National holds many more electorate seats than Labour, and has nearly always done so, even when its popular vote has been lower because its base of support is less concentrated in inner-city and suburban electorates. Any system of reapportioning electorates on the basis of population will continue to entrench this advantage. Under MMP, it is not a very significant advantage; under FPP and SM, however, it is. ACT’s electoral support, both in electorates and nationally, is very weak, largely because their policies are purposefully divisive, with the intent of galvanising a small proportion of “right thinking” voters against the mainstream. National’s strategy since 2006 has been to occupy the centre-ground and cannibalise Labour’s votes in a zero-sum fashion. This has been a strategy of necessity — the 2005 election demonstrated pretty categorically that divisive politics, no matter how much money you could throw at it, no matter how favourable the cultural terrain, or how good the propaganda, was not a winner for National in an MMP environment. The incumbency and electorate edvantage delivered by SM, however, would cushion them against voter discontent and permit a more hardline approach: one that included ACT as a faction within the National party, as it previously was. So under SM, ACT doesn’t need National to throw it a bone, and National doesn’t need to rort the system to extract electoral advantage: National under SM will enjoy sufficient advantage to simply absorb ACT and its policy programme, and its governments will be emboldened to enact divisive or unpopular aspects of that programme without the same fear of electoral blowback that now constrains it. ACT’s strategy is therefore an insurgency against National; one that may be permitted by National, contingent upon the adoption of a more beneficial electoral system.

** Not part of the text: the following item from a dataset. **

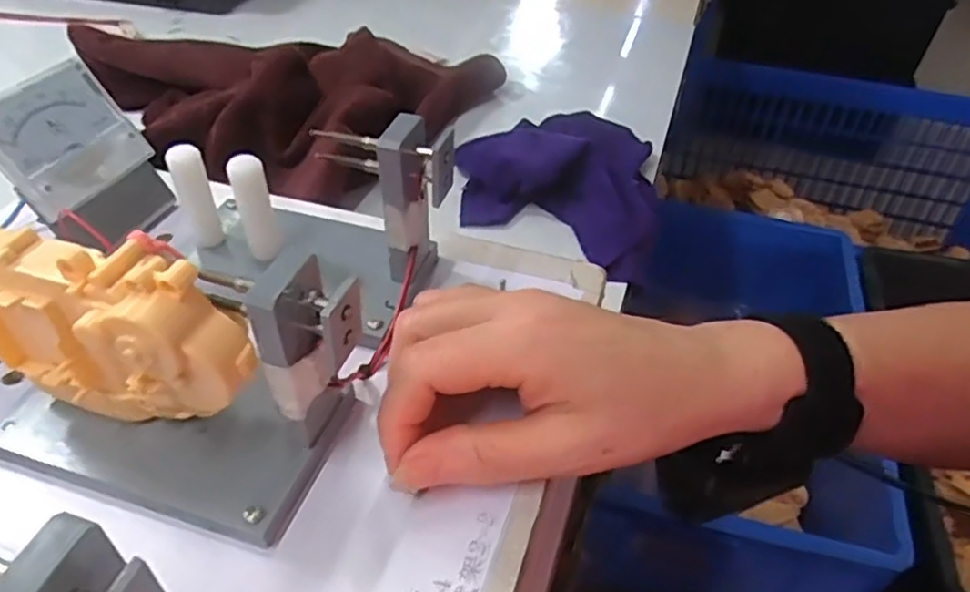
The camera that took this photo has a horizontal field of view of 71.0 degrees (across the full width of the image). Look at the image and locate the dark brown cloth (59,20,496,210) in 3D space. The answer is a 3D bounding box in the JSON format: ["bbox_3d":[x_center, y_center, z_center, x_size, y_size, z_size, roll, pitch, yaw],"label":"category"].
[{"bbox_3d":[-0.184,-0.185,0.576,0.316,0.057,0.276,18,45,17],"label":"dark brown cloth"}]

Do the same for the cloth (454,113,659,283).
[{"bbox_3d":[0.056,-0.095,0.510,0.152,0.040,0.184,11,44,10],"label":"cloth"}]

A further comment on Labour’s response in Epsom is also warranted. Arthur (in comments to my post linked above) suggested that the best way to nix ACT in the 2011 election is for all Labour and Green voters to cast electorate votes for the National candidate, Paul Goldsmith, in the hope that this will send a signal to National voters who are unhappy with the horse-trading between ACT and National that it might be worth defecting. This is, in principle, a strong strategy, and it has been picked up by some Green supporters as well. But I think it’s the wrong strategy in this case, for five reasons. First, it’s a complex and counterintuitive strategy, and it’s extremely hard to get so many people (on both sides) to act against their own instincts like that. Second, the value proposition made by ACT (six for the price of one) is simply too good for a meaningful number of National voters to pass up. Third, it would require Labour to publicly endorse a National candidate, which would permit John Key to proclaim that “even the opposition supports the National party”. Fourth, the electorate demographics for Epsom don’t stack up: this electorate bleeds blue and even if a fair proportion of disgruntled Nat voters defected, I don’t think there would be enough Green and Labour voters to prevail. Fifth, it would require Labour to buy into the electoral-system rorting, making them no better than the National and ACT parties.

Labour looks like it will mount an ‘economic dry’ insurgency by standing David Parker in Epsom. This is a better strategy because it is vulnerable only to the objections two and four above (the positive-sum value proposition, and demographics). These will probably still mean that it is unsuccessful in terms of winning Labour the electorate and denying ACT parliamentary representation, but it also has the advantages of fighting the national and ACT parties on their own turf — economic responsibility — and in demonstrating that even when they’re down, Labour fights fair and respects the integrity of the electoral system. Most crucially, however, whatever strategy is adopted by the left in Epsom must be coordinated. The two proposed strategies (vote Goldsmith and vote Parker) are contradictory: one must be abandoned, and soon, in favour of the other. Because if the Green faction goes into Epsom with one strategy and the Labour faction goes in with another, there’s only one winner: ACT.